A Numerical Study of Jovian Moist Convection with a new Convective Adjustment Scheme, and Implications for Jupiter's Water Abundance
Abstract
Jupiter’s atmosphere features a variety of clouds that are formed from the interplay
of chemistry and atmospheric dynamics, from the deep red of the Great Red Spot to
the high altitude white ammonia clouds present in the zones. Beneath these upper
level clouds, water condensation occurs, and sporadically leads to the formation of
towering convective storms, driven by the release of large amounts of latent heat.
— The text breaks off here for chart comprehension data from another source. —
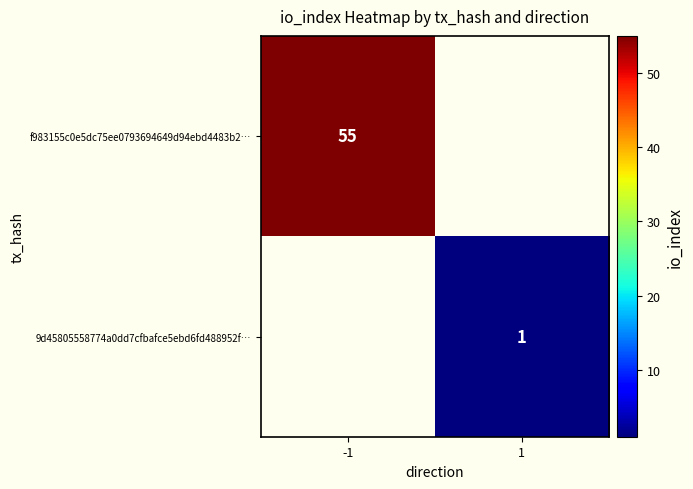

Is the value of f983155c0e5dc75ee0793694649d94ebd4483b2… at -1 greater than the value of 9d45805558774a0dd7cfbafce5ebd6fd488952f… at 1?

Yes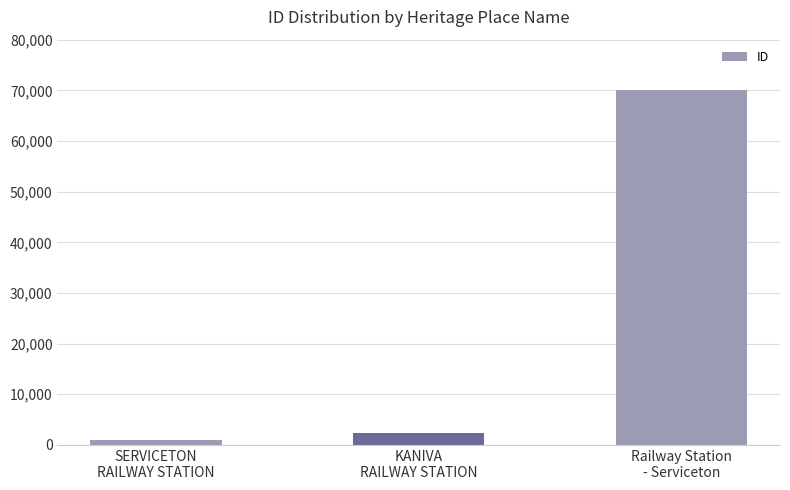

What is the ratio of the value at Railway Station
- Serviceton to the value at SERVICETON
RAILWAY STATION?

68.8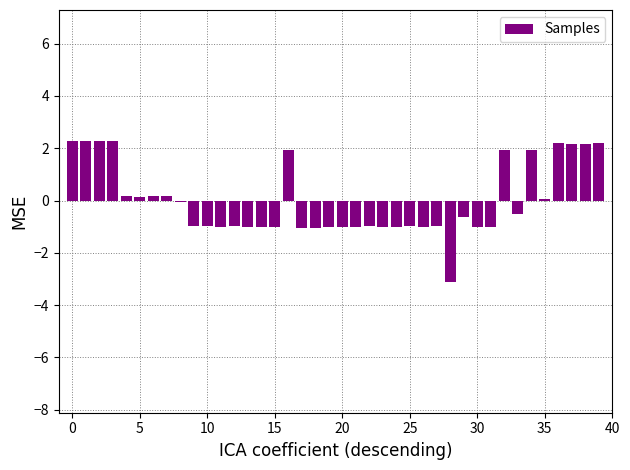

What is the value of the 34th bar from the left?

-0.5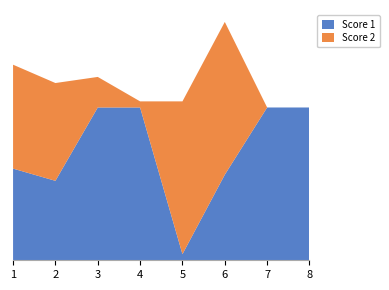

Reading left to right, list all the values displayed in this chart.

Score 1: 1=15	2=13	3=25	4=25	5=1	6=14	7=25	8=25
Score 2: 1=17	2=16	3=5	4=1	5=25	6=25	7=0	8=0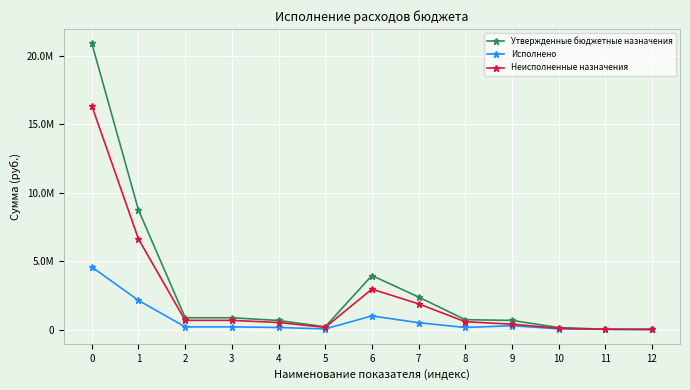

Does the chart display data point markers on the line(s)?

Yes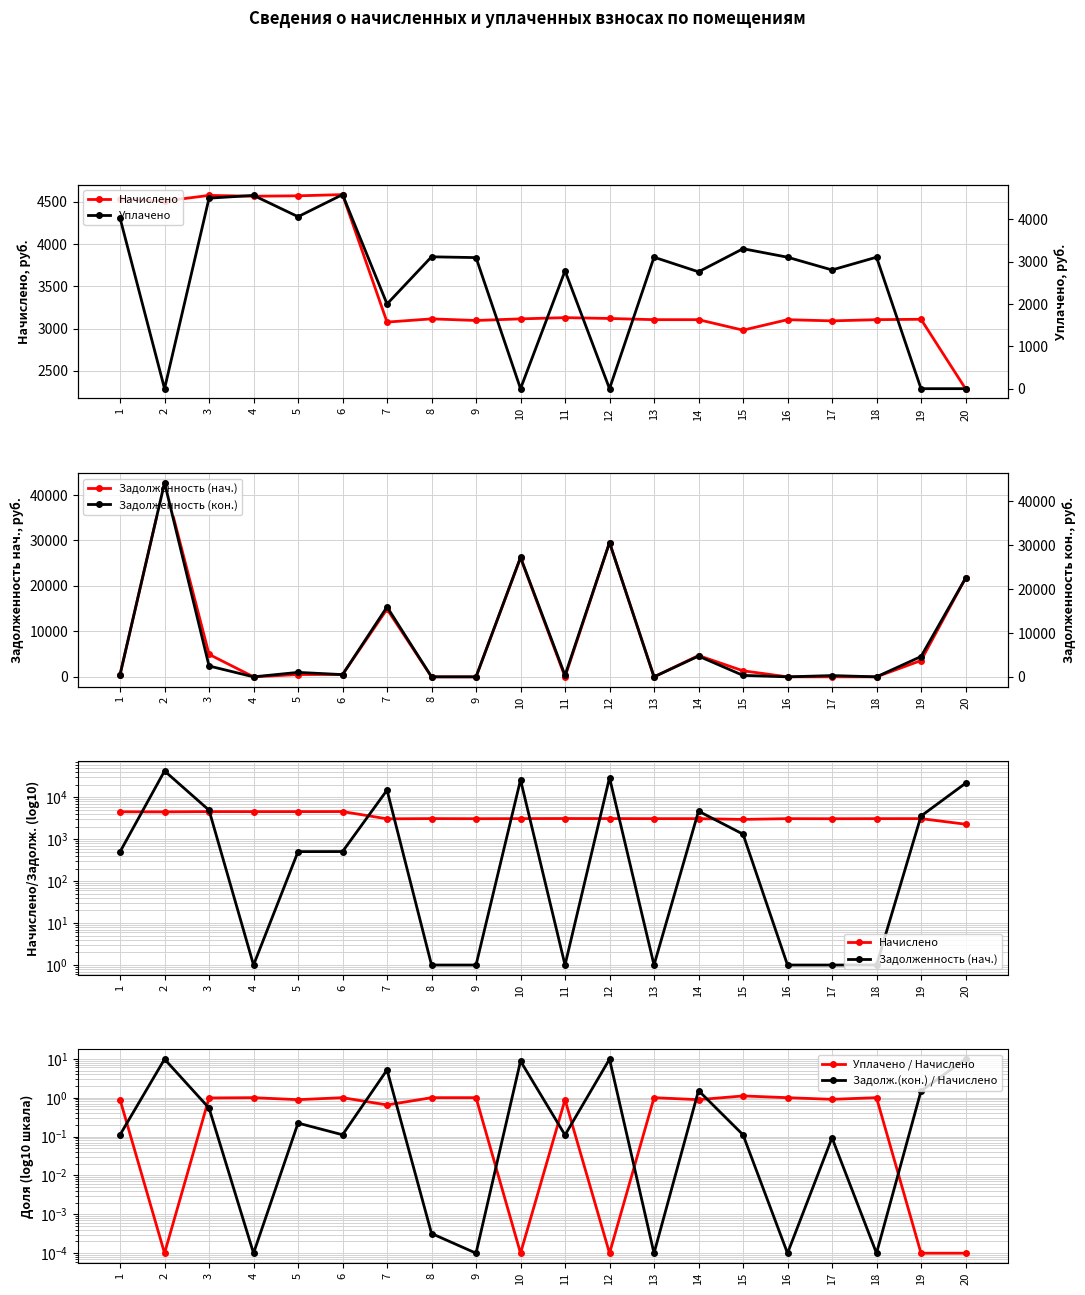

What is the total value across all series at 4?

9131.8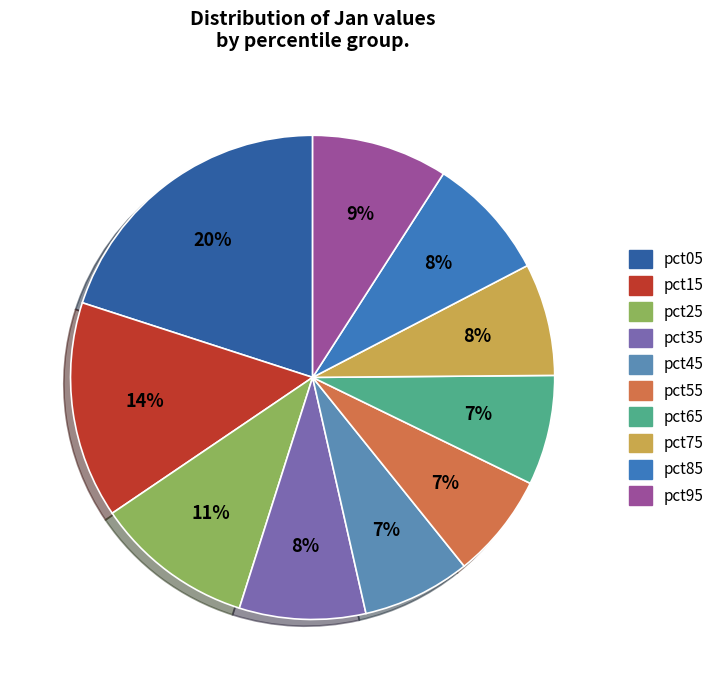

Count the number of slices in the pie.

10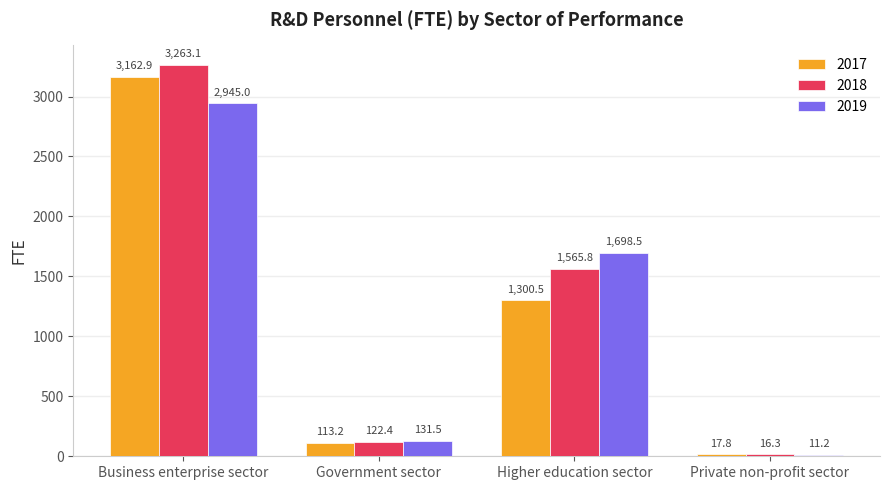

True or false: 2018 has a value of 1565.8 at Higher education sector.

True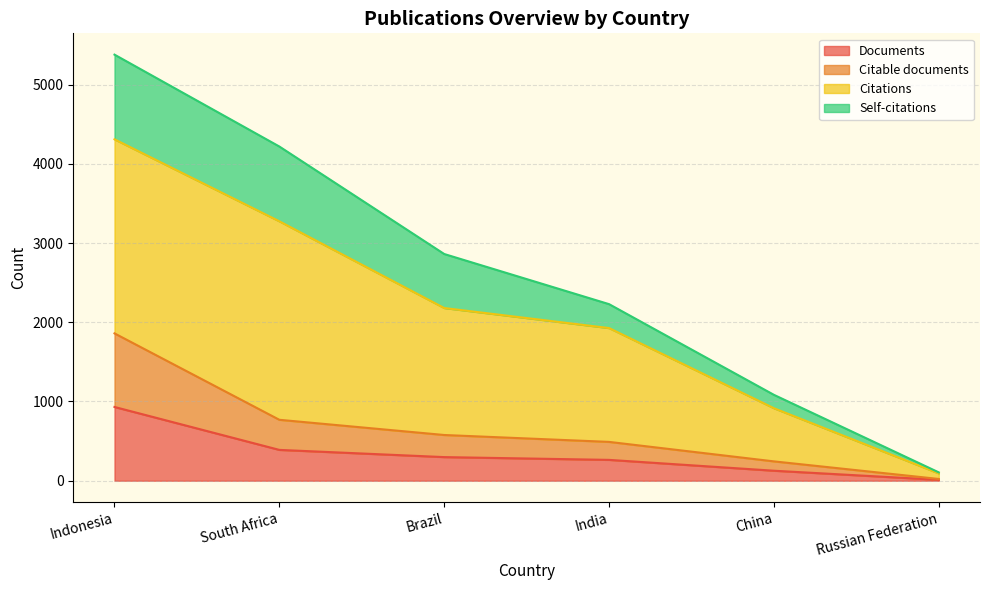

Rank the categories by Documents value from lowest to highest.

Russian Federation, China, India, Brazil, South Africa, Indonesia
These storms result in a widespread disruption of the cloud and dynamical structure
of the atmosphere at the latitude where they form, making the study of these events
paramount in understanding the dynamics at depth, and the role of water in the jovian
atmosphere. In this work, we use the Explicit Planetary hybrid-Isentropic Coordinate
(EPIC) General Circulation Model (GCM) to study the jovian atmosphere, with a
focus on moist convective storm formation from water condensation. We present the
addition of a sub-grid scale moist convective module to model convective water cloud
formation. We focus on the 24° N latitude, the location of a high speed jetstream,
where convective upwellings have been observed every 4-5 years. We find that the
convective ability, and vertical mass and energy flux of the atmosphere is strongly
correlated with the amount of water, and determine an upper limit of the amount of
water in the atmosphere as twice the solar [O/H] ratio.